Okay, so I didn’t actually meet Yellowstone Kelly.

At least not in the “Hi, my name is Julie, how are you?” sort of way. The man had long been a memory by the time I made my entranScreen Shot 2015-06-25 at 6.27.41 PMce into the world, in fact. I heard of him occasionally and a few years back my family and I drove up to his gravesite high on the Rims. There wasn’t much to see, it didn’t tell much about his story, and it was more or less the last time I thought of the man.

Until a few months ago. at least. That’s when I was asked by the Billings Chamber of Commerce to work with them on a piece highlighting the work being done to not only restore his final resting place, but to create a beautiful interpretive site to tell his story as well as provide a glimpse into the lives of those who lived in Yellowstone during the time he was becoming so well known here.

Learning and writing about Luther Sage Kelly (aka Yellowstone Kelly) was fascinating. The man was a well-schooled New Yorker who was destined to go into his father’s business, but instead joined the Army and ended up in the West. He was an explorer of country and of life, a man who was bold and brash and all of those things we want a frontiersman to be. He once used a bear’s paw as a calling card to a General.  Yes, feel free to re-read that. A bear’s paw. It worked–he scouted for the General for many years to come.
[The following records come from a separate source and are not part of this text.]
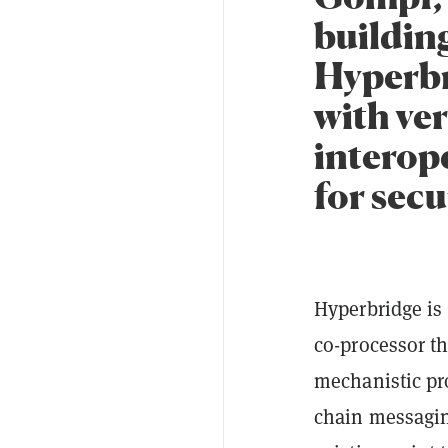
buildin
Hyperbr
with ver
interop
for secu
Hyperbridge is 
co-processor t
mechanistic pro
chain messagin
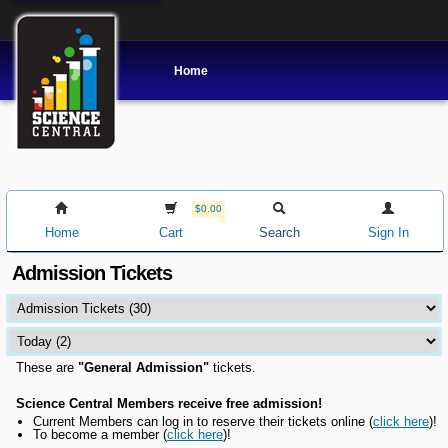
Home
$0.00
Home
Cart
Search
Sign In
Admission Tickets
These are
"General Admission"
tickets.
Science Central Members receive free admission!
Current Members can l
og in to reserve their tickets online
(
click here
)!
To become a member (
click here
)!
Yellowstone Kelly could have been buried at Arlington National Cemetery. His military career earned him that honor. He chose instead to be buried in Montana, and Billings has the privilege of having his legacy as part of our own. Time hasn’t been kind to the gravesite, nor have decades worth of parties on the Rims. But now Yellowstone Kelly has the opportunity to be better known and better remembered thanks to the efforts of the Chamber and those willing to support the effort.

It was good to get to be a part of it.